“Cancel Culture”

Louis C.K. Wins a Grammy for His Comedy Album About Cancellation

Dave Chappelle Wins Grammy for Netflix Special Condemned for Being Transphobic


“Between January and September 2021, 24 legislatures across the United States introduced 54 separate bills intended to restrict teaching and training in K-12 schools, higher education, and state agencies and institutions. The majority of these bills target discussions of race, racism, gender, and American history…” (Source)

Half of the top ten banned books for 2021 were banned in part for “LGBTQIA+ content.” (Source)

“In the last few years states have advanced a record number of bills that attack LGBTQ rights, especially transgender youth.” (Source)

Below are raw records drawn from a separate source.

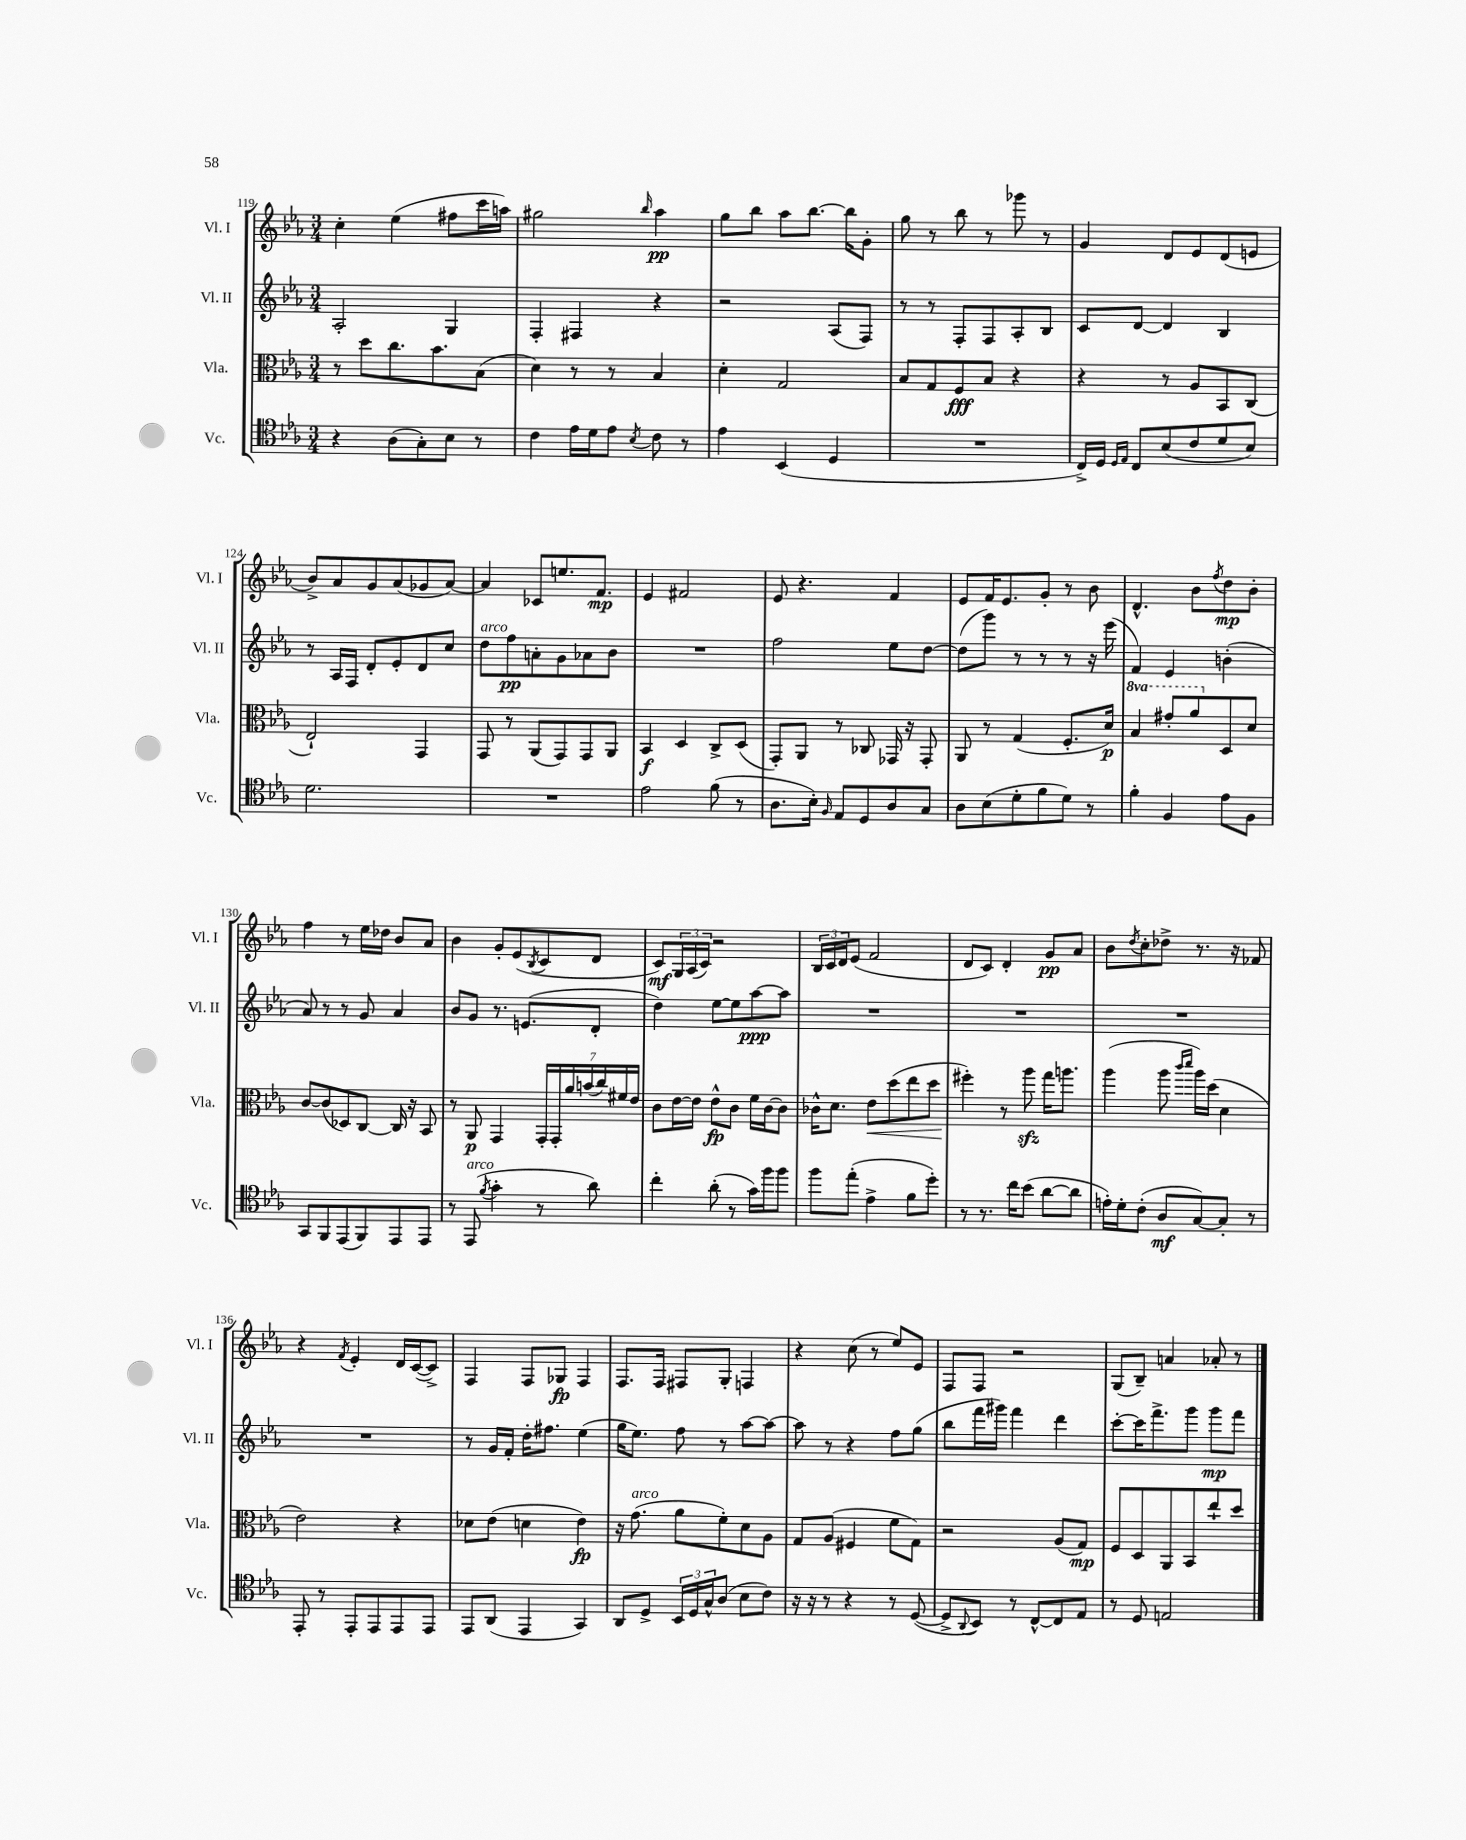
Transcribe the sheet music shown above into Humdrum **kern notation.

**kern	**kern	**kern	**kern
*staff4	*staff3	*staff2	*staff1
*clefC4	*clefC3	*clefG2	*clefG2
*k[b-e-a-]	*k[b-e-a-]	*k[b-e-a-]	*k[b-e-a-]
*M3/4	*M3/4	*M3/4	*M3/4
4r	8r	2A-'	4cc'
.	8dd	.	.
(8A-	8.cc	.	(4ee-
8G')	.	.	.
.	8.b-	.	.
8B-	.	4G	8ff#
8r	(8B-	.	16ccc
.	.	.	16aa)
=	=	=	=
4c	4d)	4F'	2gg#
16e-	8r	4F#	.
16d	.	.	.
8e-	8r	.	.
8qB-	.	.	16qqbb-
8c	4B-	4r	4aa-
8r	.	.	.
=	=	=	=
4e-	4d'	2r	8gg
.	.	.	8bb-
(4BB-	2G	.	8aa-
.	.	.	[8.bb-
4D	.	(8A-	.
.	.	.	16bb-]
.	.	8F)	8g'
=	=	=	=
2.r	8B-	8r	8gg
.	8G	8r	8r
.	8F	8F'	8bb-
.	8B-	8F	8r
.	4r	8A-'	8ggg-
.	.	8B-	8r
=	=	=	=
16C^)	4r	8c	4g
16D	.	.	.
16qqD	.	.	.
16qqE-	.	.	.
8C	.	[8d	.
(8B-	8r	4d]	8d
8c	8A-	.	8e-
8d	8BB-	4B-	(8d
8B-)	(8C	.	8e
=	=	=	=
2.d	2E-`)	8r	8b-^)
.	.	16A-	8a-
.	.	16F	.
.	.	8d'	8g
.	.	8e-'	(8a-
.	4GG	8d	8g-
.	.	8cc	[8a-)
=	=	=	=
2.r	8GG	8dd	4a-]
.	8r	8ff	.
.	(8AA-	8a'	8c-
.	8GG)	8g	8.ee
.	8GG	8a-	.
.	.	.	8.f
.	8AA-	8b-	.
=	=	=	=
2e-	4BB-	2.r	4e-
.	4D	.	2f#
(8f	8C^	.	.
8r	(8D	.	.
=	=	=	=
8.A-	8GG')	2ff	8e-
.	8AA-	.	4.r
16B-')	.	.	.
16qqF	.	.	.
8E-	8r	.	.
8D	8C-	.	.
8A-	16GG-	8ee-	4f
.	16r	.	.
8G	8GG-'	[8dd	.
=	=	=	=
8A-	8AA-	(8dd]	8e-
(8B-	8r	8ggg)	16f
.	.	.	8.e-
8d'	(4G	8r	.
8f	.	8r	8g'
8d)	8.F'	8r	8r
8r	.	16r	8b-
.	16d)	(16eee-	.
=	=	=	=
4f'	4b-	4f)	4.d^^
4F	8gg#'	4e-	.
.	8aa-	.	8b-
.	.	.	8qff
8e-	8D	(4b'	8dd
8F	8d	.	8b-'
=	=	=	=
8GG	[8c	8a-)	4ff
8FF	(8c]	8r	.
(8EE-	8D-)	8r	8r
8FF)	[8C	8g	16ee-
.	.	.	16dd-
8EE-	16C]	4a-	8b-
.	16r	.	.
8EE-	8BB-	.	8a-
=	=	=	=
8r	8r	8b-	4b-
(8EE-	8AA-	8g	.
8qf	.	.	.
4g'	4GG	8.r	8g'
.	.	.	(8e-
.	.	(8.e	.
.	.	.	8qB-
8r	28GG'	.	8c
.	28GG'	.	.
.	28a-	.	.
.	(28b	.	.
8a-)	.	8d'	8d
.	28cc)	.	.
.	28f#	.	.
.	28e-	.	.
=	=	=	=
4cc'	8c	4dd)	8c)
.	[16e-	.	24G
.	.	.	(24A-
.	16e-]	.	.
.	.	.	24c)
(8a-'	8e-^^	[8ee-	2r
8r	8c	8ee-]	.
16g)	16f	[8aa-	.
16ff	[16c	.	.
8ff	8c]	8aa-]	.
=	=	=	=
8ff	16c-^^	2.r	24B-
.	.	.	24c
.	8.d	.	.
.	.	.	24d
(8ee-'	.	.	(8e-
4e-^	8e-	.	2f
.	(8dd	.	.
8f	8ee-	.	.
8dd')	8dd	.	.
=	=	=	=
8r	4ff#')	2.r	8d
8.r	.	.	8c)
.	8r	.	4d'
16cc	.	.	.
(8b-	8aa-	.	.
[8a-	16gg	.	8g
.	8.aa	.	.
8a-]	.	.	8a-
=	=	=	=
16e')	(4aa-	2.r	8b-
16d'	.	.	.
.	.	.	8qdd
(8c'	.	.	8cc'
8A-	8aa-	.	8dd-^
.	16qqccc	.	.
.	16qqddd	.	.
[8G)	16aa-)	.	8.r
.	(16dd	.	.
8G']	4d	.	.
.	.	.	16r
8r	.	.	8f-
=	=	=	=
8EE-'	2e-)	2.r	4r
8r	.	.	.
.	.	.	8qf
8EE-'	.	.	4e-'
8EE-	.	.	.
8EE-	4r	.	16d
.	.	.	([16c
8EE-	.	.	8c^])
=	=	=	=
8EE-	8d-	8r	4F
(8AA-	(8e-	16g	.
.	.	16f'	.
4EE-	4d	16dd'	8F
.	.	8.ff#	.
.	.	.	8G-
4GG)	4e-)	(4ee-	4F
=	=	=	=
8AA-	16r	16gg	8.F
.	(8.g	8.ee-)	.
8D^	.	.	.
.	.	.	16F
24BB-	8a-	8ff	8F#
24D	.	.	.
24G^^	.	.	.
(8A-	8f')	8r	8G'
8B-	8d	[8aa-	4F
8c)	8A-	8aa-_	.
=	=	=	=
16r	8G	8aa-]	4r
16r	.	.	.
8r	(8A-	8r	.
4r	4F#	4r	(8cc
.	.	.	8r
8r	8f	8ff	8ee-)
([8D	8G)	(8gg	8e-
=	=	=	=
8D^]	2r	8bb-	8F
8qqAA-	.	.	.
8BB-)	.	16fff	8F
.	.	16ggg#)	.
8r	.	4fff	2r
[8C^^	.	.	.
8C]	(8A-	4ddd	.
8E-	8G)	.	.
=	=	=	=
8r	8F	[8ccc'	(8G
8D	8D	16ccc]	8B-~)
.	.	8.fff^	.
2E	8AA-	.	4a
.	8BB-	8ggg	.
.	8ee-`	8ggg	8a-'
.	8dd	8fff	8r
==	==	==	==
*-	*-	*-	*-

“An NPR analysis of this fast-changing landscape found that over the past two years, state lawmakers introduced at least 306 bills targeting trans people, more than in any previous period.” (Source)

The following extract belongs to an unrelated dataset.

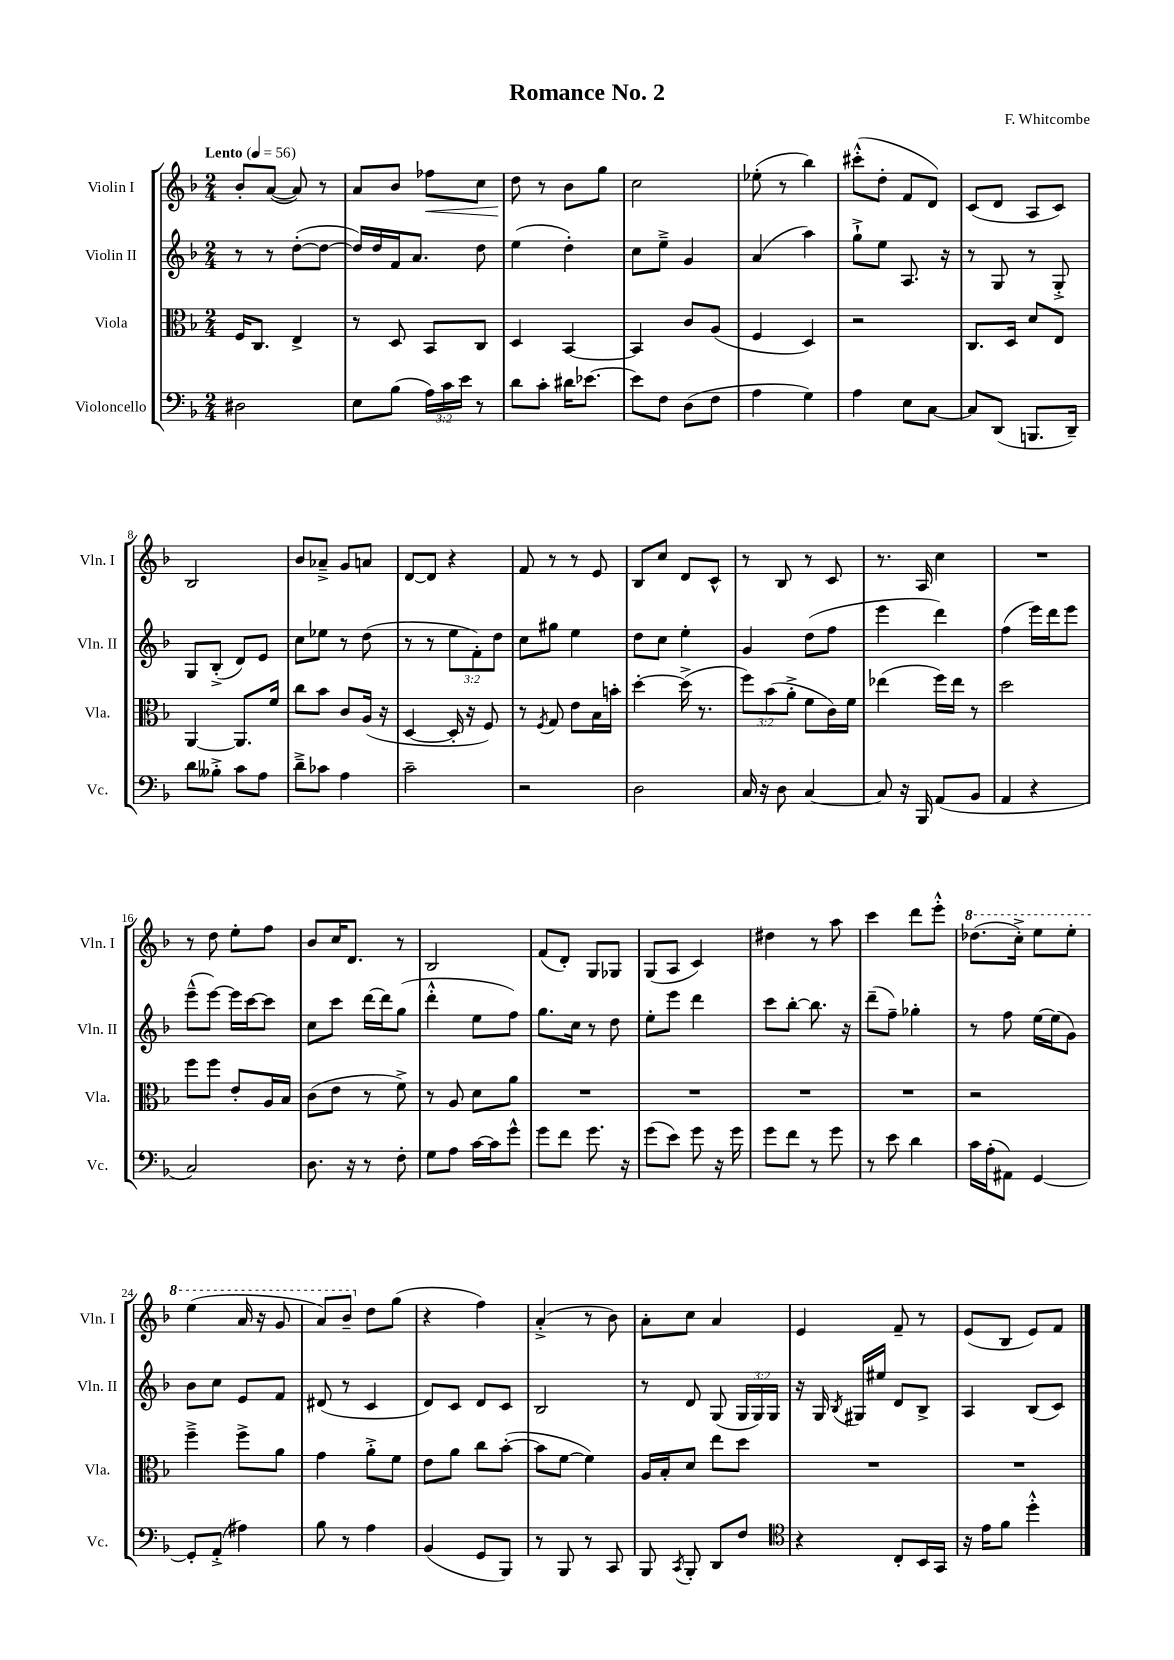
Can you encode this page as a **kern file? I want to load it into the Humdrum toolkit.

“…in recent years, more than 400 anti-voter bills have been introduced in 48 states. These bills erect unnecessary barriers for people to register to vote, vote by mail, or vote in person.” (Source)

“…at least 19 states have so-called “anti-critical race theory” laws or regulations—despite the fact that CRT is rarely taught below the graduate university level. Even more school boards enacted policies or changed curricula in an effort to restrict how teachers talk to their students about race and diversity.” (Source)

In general, it feels like the people complaining the loudest about “cancel culture” are the ones with big platforms (Hi, J. K. Rowling!) and huge followings. Wouldn’t it be nice if they could use those platforms to speak up on behalf of the people who are actually being suppressed and silenced?